**What the task asks:**
Rewrite the passage below on holiday eating from "One of the benefits" to "with family activities.", replacing "noise" with "clamor" wherever it occurs.

[[ Supplied text open ]]

One of the benefits of being a person who doesn't like the noise of family crowds (and every gathering in my family involves a true crowd) is that I do not experience the "over-indulgence" problem with rich foods for Thanksgiving and Christmas. We definitely celebrate with food, my little family of four, but without the noise and distraction that leads to the usual overload. My winter break is a time when I feel light--not only because of the relief from the semester ending, but also because it is a time of quiet in which I balance meals with exercise, rest with family activities.
But this weekend the heaviness came, out of nowhere and fairly unexpectedly. Pizza and cake for Anya's birthday party yesterday. Belgian waffles and muffins and breads at first Sunday brunch today--the new waffle maker was a huge hit. My kitchen is full of the remains of carbohydrate overload (plus a few strawberries waiting for those leftover waffles in the freezer). I feel myself weighted down, dragging in a way that many experience around New Year's day.

[[ Supplied text closed ]]
[[ Extracted data open ]]

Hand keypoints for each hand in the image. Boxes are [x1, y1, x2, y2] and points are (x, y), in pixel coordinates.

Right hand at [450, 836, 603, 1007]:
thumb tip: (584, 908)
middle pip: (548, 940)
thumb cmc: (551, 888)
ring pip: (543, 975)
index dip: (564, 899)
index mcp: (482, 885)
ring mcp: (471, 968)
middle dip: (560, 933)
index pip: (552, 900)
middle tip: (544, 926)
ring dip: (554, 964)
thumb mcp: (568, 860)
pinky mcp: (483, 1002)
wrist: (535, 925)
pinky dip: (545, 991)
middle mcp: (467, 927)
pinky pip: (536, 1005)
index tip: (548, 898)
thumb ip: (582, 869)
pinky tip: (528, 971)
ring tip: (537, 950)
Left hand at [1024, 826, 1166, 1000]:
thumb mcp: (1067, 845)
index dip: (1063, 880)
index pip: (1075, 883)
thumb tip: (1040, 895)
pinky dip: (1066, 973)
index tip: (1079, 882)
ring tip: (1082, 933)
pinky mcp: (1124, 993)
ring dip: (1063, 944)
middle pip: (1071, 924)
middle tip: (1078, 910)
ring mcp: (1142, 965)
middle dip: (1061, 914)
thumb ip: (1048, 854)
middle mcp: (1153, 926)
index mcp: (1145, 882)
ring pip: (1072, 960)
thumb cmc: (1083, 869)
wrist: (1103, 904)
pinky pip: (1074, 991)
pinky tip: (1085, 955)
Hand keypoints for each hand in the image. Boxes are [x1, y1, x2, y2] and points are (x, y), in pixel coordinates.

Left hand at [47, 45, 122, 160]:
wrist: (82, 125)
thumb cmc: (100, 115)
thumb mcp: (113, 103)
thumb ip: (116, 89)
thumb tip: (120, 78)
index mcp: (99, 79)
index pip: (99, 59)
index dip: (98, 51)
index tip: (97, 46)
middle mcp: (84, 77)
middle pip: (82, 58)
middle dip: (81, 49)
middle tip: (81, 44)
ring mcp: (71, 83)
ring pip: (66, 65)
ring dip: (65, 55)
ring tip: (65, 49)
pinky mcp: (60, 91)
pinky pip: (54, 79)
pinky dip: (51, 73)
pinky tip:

[[ Extracted data closed ]]

**Answer space:**
One of the benefits of being a person who doesn't like the clamor of family crowds (and every gathering in my family involves a true crowd) is that I do not experience the "over-indulgence" problem with rich foods for Thanksgiving and Christmas. We definitely celebrate with food, my little family of four, but without the clamor and distraction that leads to the usual overload. My winter break is a time when I feel light--not only because of the relief from the semester ending, but also because it is a time of quiet in which I balance meals with exercise, rest with family activities.